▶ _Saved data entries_

--- START ---

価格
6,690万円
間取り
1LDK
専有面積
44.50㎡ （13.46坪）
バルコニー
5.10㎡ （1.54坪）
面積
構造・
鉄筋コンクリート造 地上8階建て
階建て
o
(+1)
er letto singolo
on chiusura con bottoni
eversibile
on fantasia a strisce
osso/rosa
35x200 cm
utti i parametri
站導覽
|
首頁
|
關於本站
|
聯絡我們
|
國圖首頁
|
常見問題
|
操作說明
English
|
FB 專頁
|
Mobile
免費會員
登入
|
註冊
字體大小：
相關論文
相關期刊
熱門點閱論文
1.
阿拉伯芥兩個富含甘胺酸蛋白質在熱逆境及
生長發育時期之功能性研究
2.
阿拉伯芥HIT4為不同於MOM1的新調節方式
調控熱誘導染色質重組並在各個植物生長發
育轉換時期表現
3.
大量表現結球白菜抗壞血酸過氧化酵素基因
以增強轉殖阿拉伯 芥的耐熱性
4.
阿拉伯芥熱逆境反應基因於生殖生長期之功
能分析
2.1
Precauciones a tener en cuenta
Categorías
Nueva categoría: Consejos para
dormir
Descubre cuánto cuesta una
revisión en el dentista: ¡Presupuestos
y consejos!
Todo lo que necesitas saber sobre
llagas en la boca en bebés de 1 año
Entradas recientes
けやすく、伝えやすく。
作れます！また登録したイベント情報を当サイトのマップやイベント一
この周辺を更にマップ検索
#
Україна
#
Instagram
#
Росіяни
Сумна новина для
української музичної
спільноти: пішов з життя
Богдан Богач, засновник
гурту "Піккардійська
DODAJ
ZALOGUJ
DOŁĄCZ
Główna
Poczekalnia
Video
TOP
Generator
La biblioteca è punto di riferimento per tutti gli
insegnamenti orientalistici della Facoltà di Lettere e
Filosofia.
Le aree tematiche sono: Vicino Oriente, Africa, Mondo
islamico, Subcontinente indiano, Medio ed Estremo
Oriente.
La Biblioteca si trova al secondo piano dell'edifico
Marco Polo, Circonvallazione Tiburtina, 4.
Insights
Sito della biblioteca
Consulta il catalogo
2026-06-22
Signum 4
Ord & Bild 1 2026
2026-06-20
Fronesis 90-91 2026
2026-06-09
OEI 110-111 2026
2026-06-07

--- END ---

▶ _TASK STATEMENT_
Return every record exactly as it was given.

▶ _WRITTEN SOLUTION_
価格
6,690万円
間取り
1LDK
専有面積
44.50㎡ （13.46坪）
バルコニー
5.10㎡ （1.54坪）
面積
構造・
鉄筋コンクリート造 地上8階建て
階建て
o
(+1)
er letto singolo
on chiusura con bottoni
eversibile
on fantasia a strisce
osso/rosa
35x200 cm
utti i parametri
站導覽
|
首頁
|
關於本站
|
聯絡我們
|
國圖首頁
|
常見問題
|
操作說明
English
|
FB 專頁
|
Mobile
免費會員
登入
|
註冊
字體大小：
相關論文
相關期刊
熱門點閱論文
1.
阿拉伯芥兩個富含甘胺酸蛋白質在熱逆境及
生長發育時期之功能性研究
2.
阿拉伯芥HIT4為不同於MOM1的新調節方式
調控熱誘導染色質重組並在各個植物生長發
育轉換時期表現
3.
大量表現結球白菜抗壞血酸過氧化酵素基因
以增強轉殖阿拉伯 芥的耐熱性
4.
阿拉伯芥熱逆境反應基因於生殖生長期之功
能分析
2.1
Precauciones a tener en cuenta
Categorías
Nueva categoría: Consejos para
dormir
Descubre cuánto cuesta una
revisión en el dentista: ¡Presupuestos
y consejos!
Todo lo que necesitas saber sobre
llagas en la boca en bebés de 1 año
Entradas recientes
けやすく、伝えやすく。
作れます！また登録したイベント情報を当サイトのマップやイベント一
この周辺を更にマップ検索
#
Україна
#
Instagram
#
Росіяни
Сумна новина для
української музичної
спільноти: пішов з життя
Богдан Богач, засновник
гурту "Піккардійська
DODAJ
ZALOGUJ
DOŁĄCZ
Główna
Poczekalnia
Video
TOP
Generator
La biblioteca è punto di riferimento per tutti gli
insegnamenti orientalistici della Facoltà di Lettere e
Filosofia.
Le aree tematiche sono: Vicino Oriente, Africa, Mondo
islamico, Subcontinente indiano, Medio ed Estremo
Oriente.
La Biblioteca si trova al secondo piano dell'edifico
Marco Polo, Circonvallazione Tiburtina, 4.
Insights
Sito della biblioteca
Consulta il catalogo
2026-06-22
Signum 4
Ord & Bild 1 2026
2026-06-20
Fronesis 90-91 2026
2026-06-09
OEI 110-111 2026
2026-06-07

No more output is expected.